Why Anti-Money Laundering (AML) Measures Are Necessary in Crypto

If you have attempted to register on a centralized crypto exchange, you may have seen the acronym “AML” thrown around. AML or Anti-Money Laundering guidelines prevent illegal money from re-entering the financial system.

Most centralized exchanges demand them because they improve user security and stem wrongdoing in the financial space. The level of anonymity provided by digital currencies somewhat encourages money laundering. This is why AML regulations in the virtual currency industry depend on observing user behavior.

Uncovering money laundering has proven to be difficult as it could be facilitated with companies that appear legitimate. For example, an illegitimate money maker could reside in a US state like Maryland. Distinguishing the person’s business from legitimate ones like laundromats, bookmakers like FanDuel Sportsbook Maryland, or restaurants could get tricky.

What is the LMA?

Anti-money laundering regulations focus on preventing the transfer of illegal funds. Each country has its AML guidelines which are slightly different from each other. Nevertheless, the Financial Action Task Force (FATF) ensures that the difference in AML regulation remains without consequence at the international level.
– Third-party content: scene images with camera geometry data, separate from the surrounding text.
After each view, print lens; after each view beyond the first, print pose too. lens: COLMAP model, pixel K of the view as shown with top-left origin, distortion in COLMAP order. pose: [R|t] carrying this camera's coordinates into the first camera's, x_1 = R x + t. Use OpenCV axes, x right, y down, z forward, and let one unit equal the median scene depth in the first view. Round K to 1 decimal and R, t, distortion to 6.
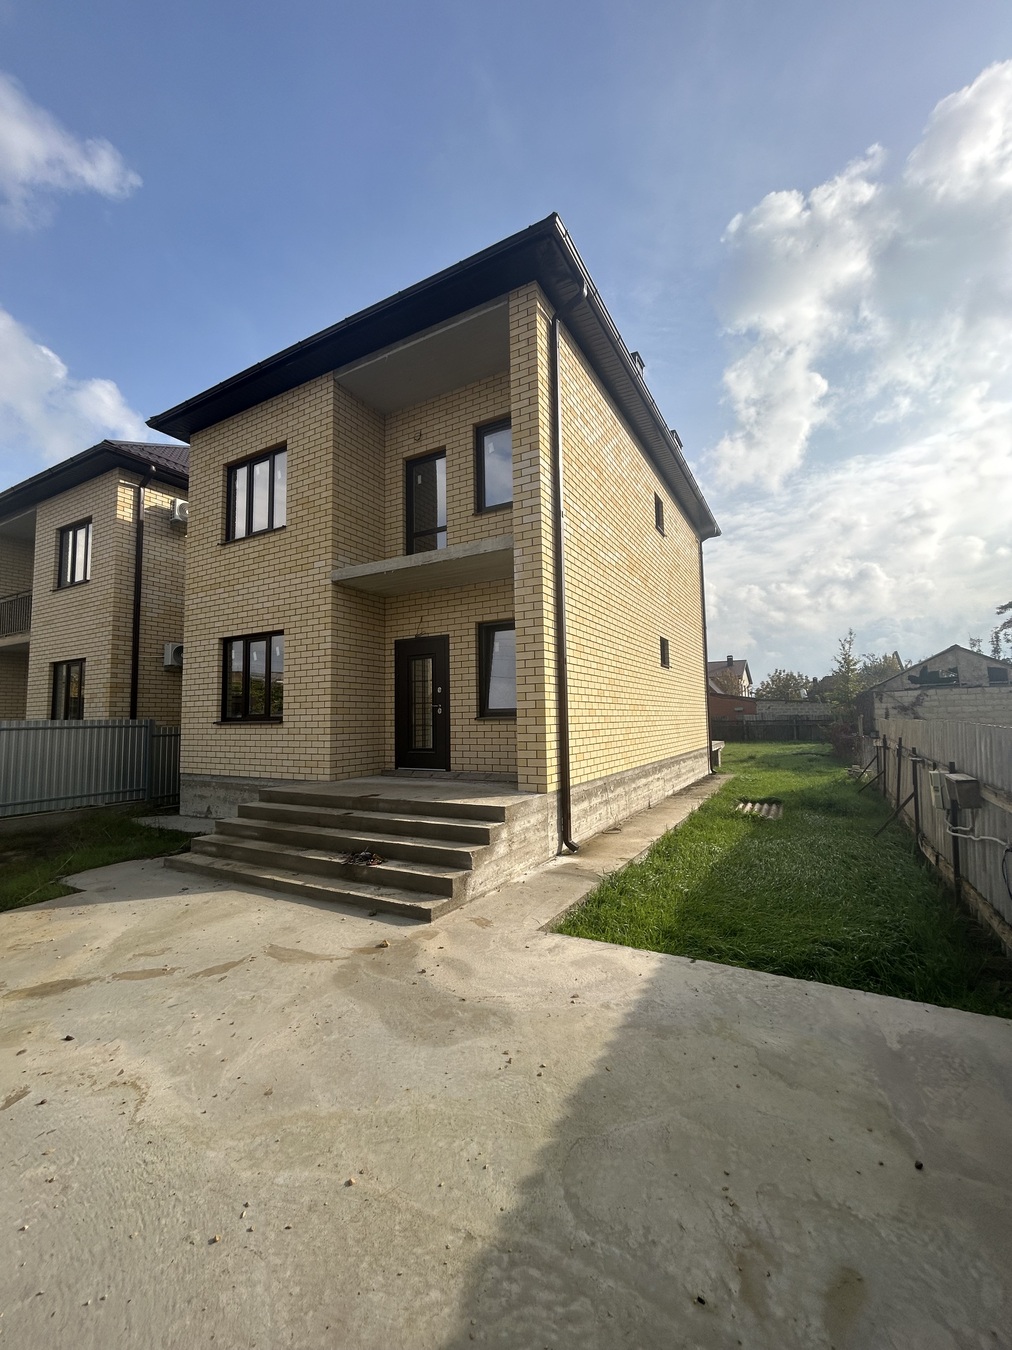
lens RADIAL K [[545.3, 0, 507.2], [0, 545.3, 668.8], [0, 0, 1]] dist [-0.003039, 0.001103]
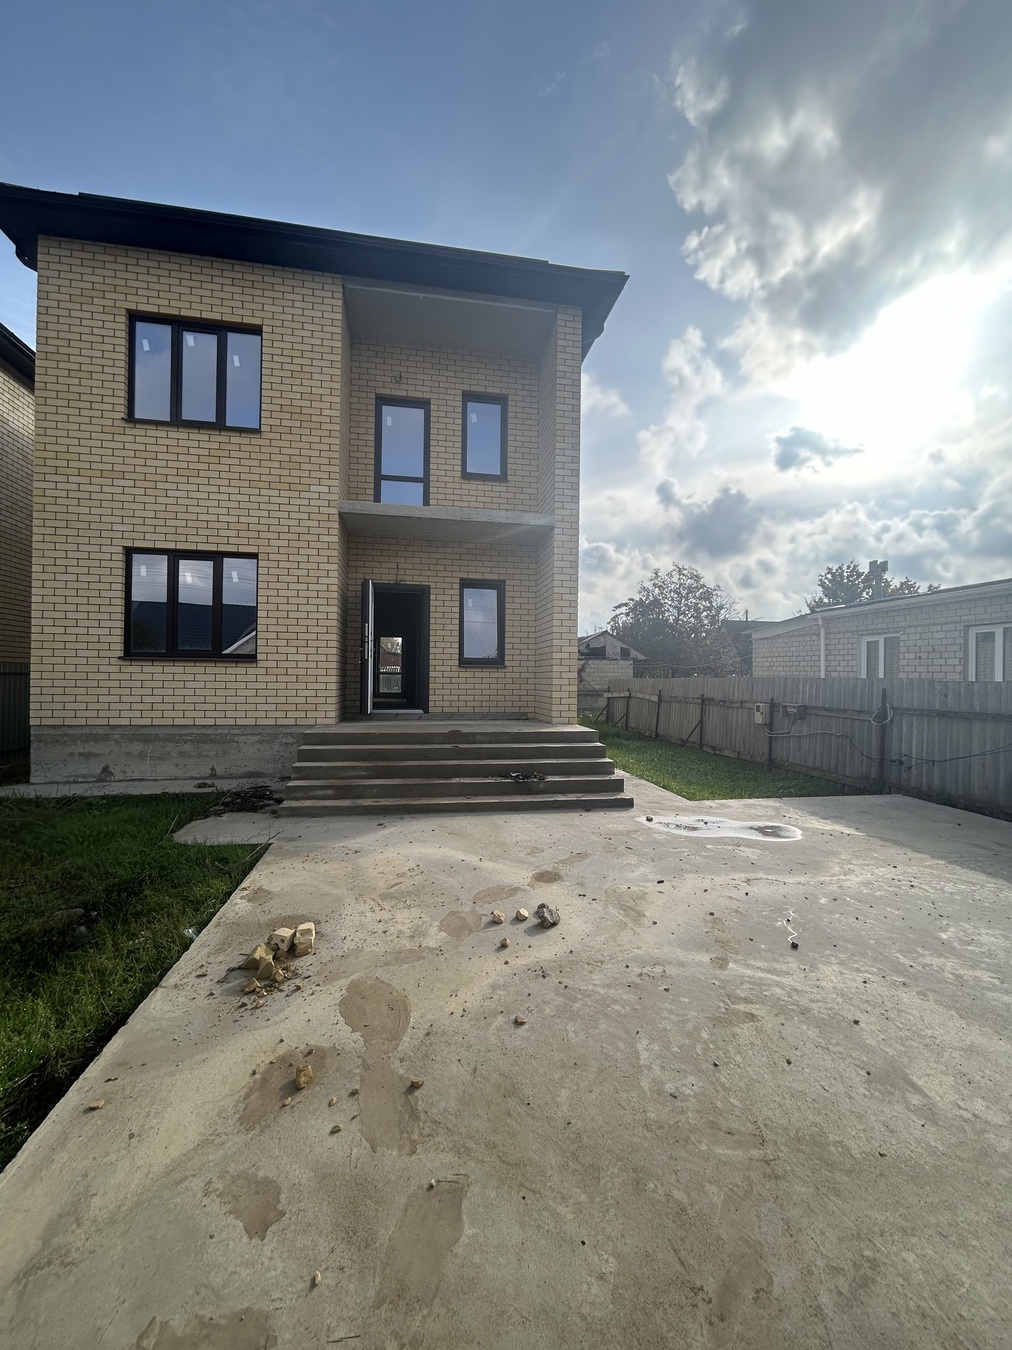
lens RADIAL K [[545.3, 0, 509.1], [0, 545.3, 667.4], [0, 0, 1]] dist [-0.003039, 0.001103]
pose [[0.778934, 0.039489, 0.625861, -0.595731], [-0.083668, 0.995637, 0.041312, 0.036071], [-0.621499, -0.084544, 0.778839, 0.065812]]
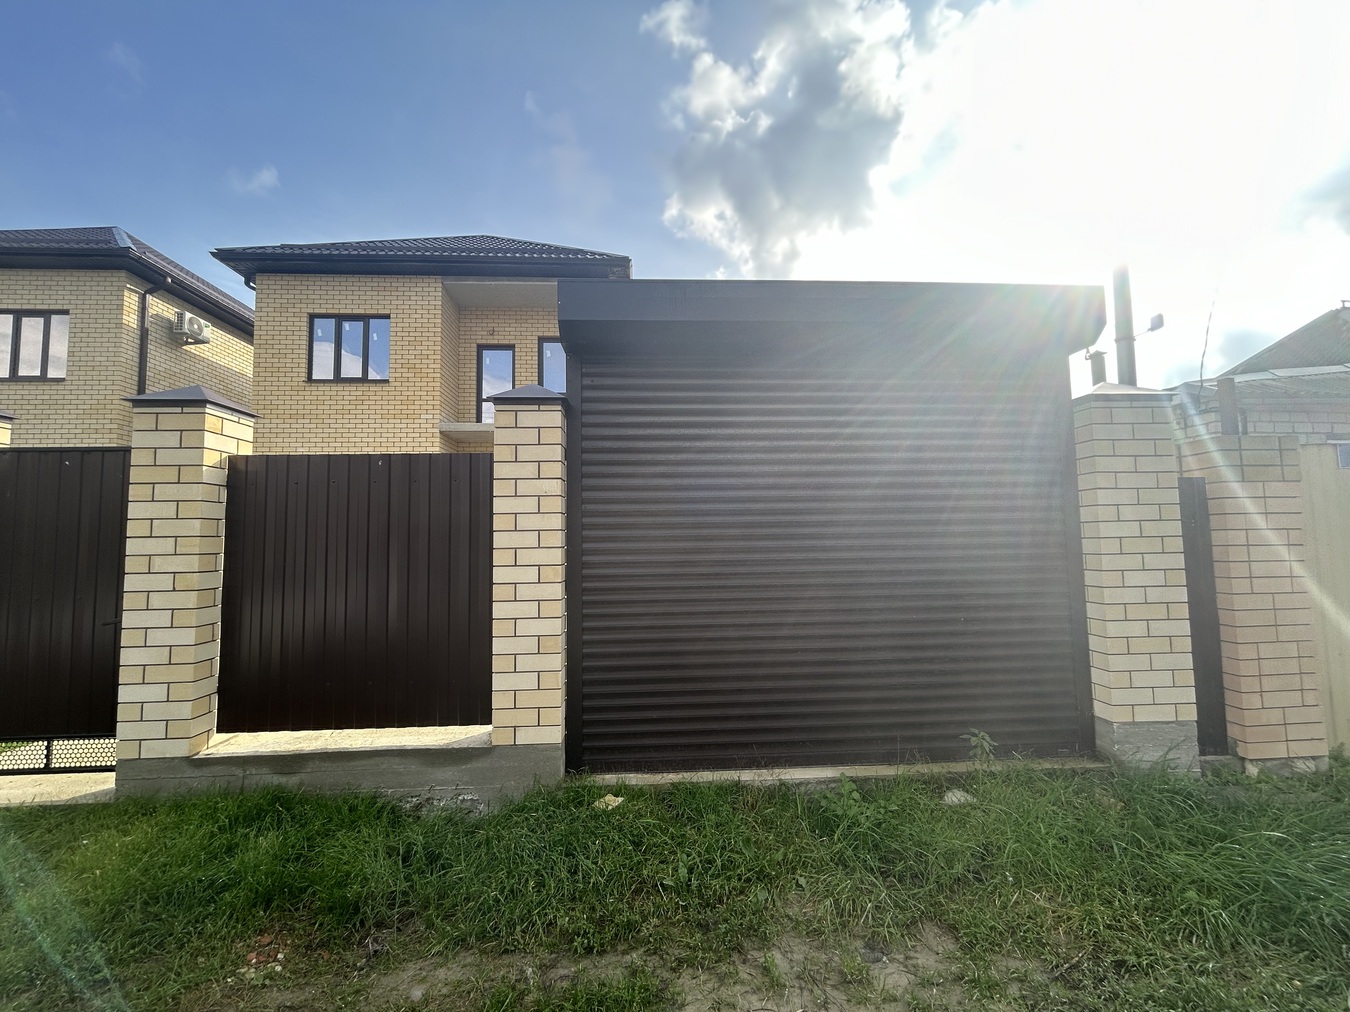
lens RADIAL K [[545.3, 0, 673.2], [0, 545.3, 501.3], [0, 0, 1]] dist [-0.003039, 0.001103]
pose [[0.844140, 0.048663, 0.533909, -0.492356], [-0.049280, 0.998699, -0.013112, 0.006364], [-0.533853, -0.015242, 0.845440, -0.442895]]
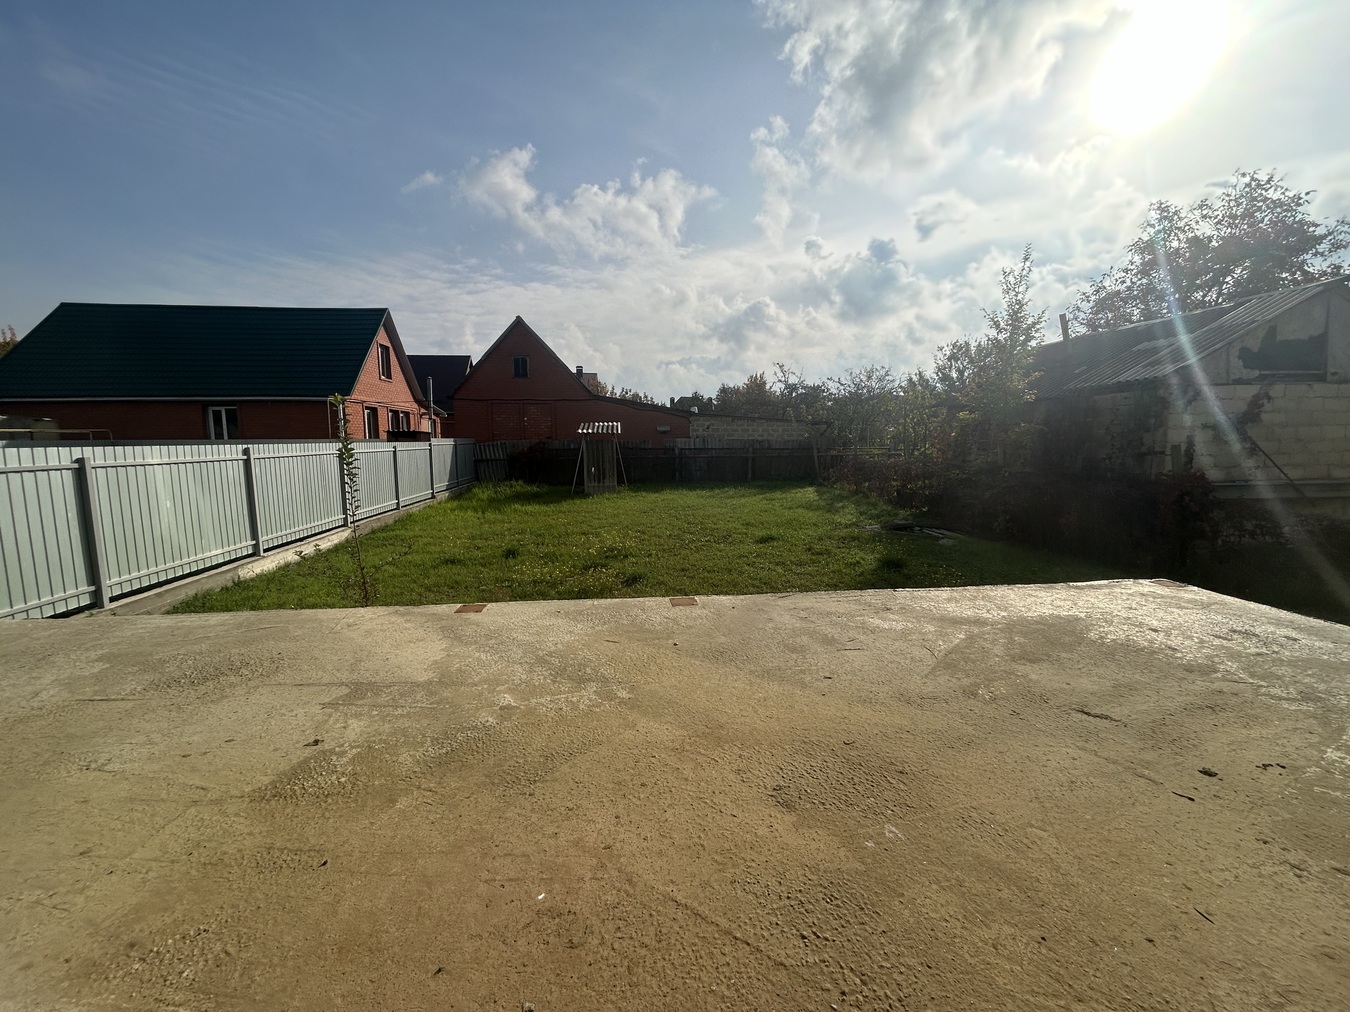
lens RADIAL K [[545.3, 0, 671.9], [0, 545.3, 480.3], [0, 0, 1]] dist [-0.003039, 0.001103]
pose [[0.816603, -0.033120, 0.576248, 0.339469], [-0.060697, 0.987890, 0.142793, 0.177989], [-0.573999, -0.151582, 0.804704, 2.040386]]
Technological development forced further change in AML procedures because money laundering became more sophisticated. Programs built using AML metrics attempt to flag user behavior that seems suspicious.

For example, a sudden huge inflow of money into an account or activity on an account placed on a watchlist can trigger AML’s sensors. Anti-Money Laundering covers digital currencies to include the full range of financial securities, whether precious metals or commodities.

AML regulatory measures for the crypto industry began years after the inception of blockchain technology. Nonetheless, these metrics have evolved to adequately cover certain aspects of the crypto industry.

However, there is an opposing reaction from crypto devotees against the AML measures. As Satoshi Nakamoto pointed out in his Bitcoin whitepaper, one of the appealing elements of digital currencies was the anonymity provided to users. AML measures eliminate any level of privacy and introduce scrutiny to crypto wallet users.

Explain the money laundering process

If you are unfamiliar with the financial system, the money laundering process may be foreign to you. The objective of money laundering is to turn illegal money into legal tender. It doesn’t matter whether the final form is fiat money or financial securities like stocks or bonds.

The source of this illegal money is shady businesses like drug trafficking, human trafficking, cyber crime etc. Each nation has its different rules on preventing money laundering. Nevertheless, the FATF is responsible for merging these different rules to promote international cooperation.

The first step for criminals to launder money is to place the illegal money into the financial system. Suppose you have watched movies where drug dealers open businesses, restaurants or cash shops. In this case, money laundering is the cause.

The second step is to bounce off the illegal money, so that it becomes harder to track. Digital currencies are one of the best ways for criminals to bounce illegal funds. The final step is to wash the money back into the economy.

Cyber ​​criminals use many methods to launder money using the steps mentioned above. The long-standing approach is to fabricate fake receipts for business services that require cash payments. The real receipts are then mixed with the fakes, and the illegal money becomes legitimate.

This method is difficult to expose, especially when the company has a large customer base. However, with the introduction of electronic money, money laundering has become easier. Banks are effective intermediaries for spotting money laundering. With electronic payment measures like PayPal, money laundering has become easier due to the elimination of banks.

Technology that guarantees privacy, such as VPNs and digital currencies, has made it harder to track money laundering. When an Internet user surfs the Internet with a VPN, traffic entering and leaving the device remains encrypted. Therefore, it becomes more difficult to track the activities of a money launderer.

Reasons Why We Need AML Metrics in Cryptocurrency

Cryptocurrency has become the go-to park for money launderers to hold cash due to its anonymous nature. In 2020, a Reuters study found that $1.3 billion was laundered through crypto.

Digital currency is paramount to these launderers because transactions on the blockchain cannot be undone, which protects the laundered funds. Some private blockchains like Monero also ensure that transactions are hidden, making it difficult to track money laundering.

Regulating the cryptocurrency industry with AML measures will ensure that digital currencies become more credible. AML measures have been used to catch ransomware and hackers like the CL0p group.


Anti-Money Laundering is a term that several crypto users have spotted but still have no idea. AML regulations prevent criminals from laundering illegal money into the financial system. Most of the times, the method used by these criminals is to set up cash businesses and create fake receipts.

However, with the advent of technology, sophisticated measures like PayPal and digital currencies are increasingly being used to launder money. AML measures are needed in the virtual currency industry as they lend much needed credibility to the industry and help stop criminals.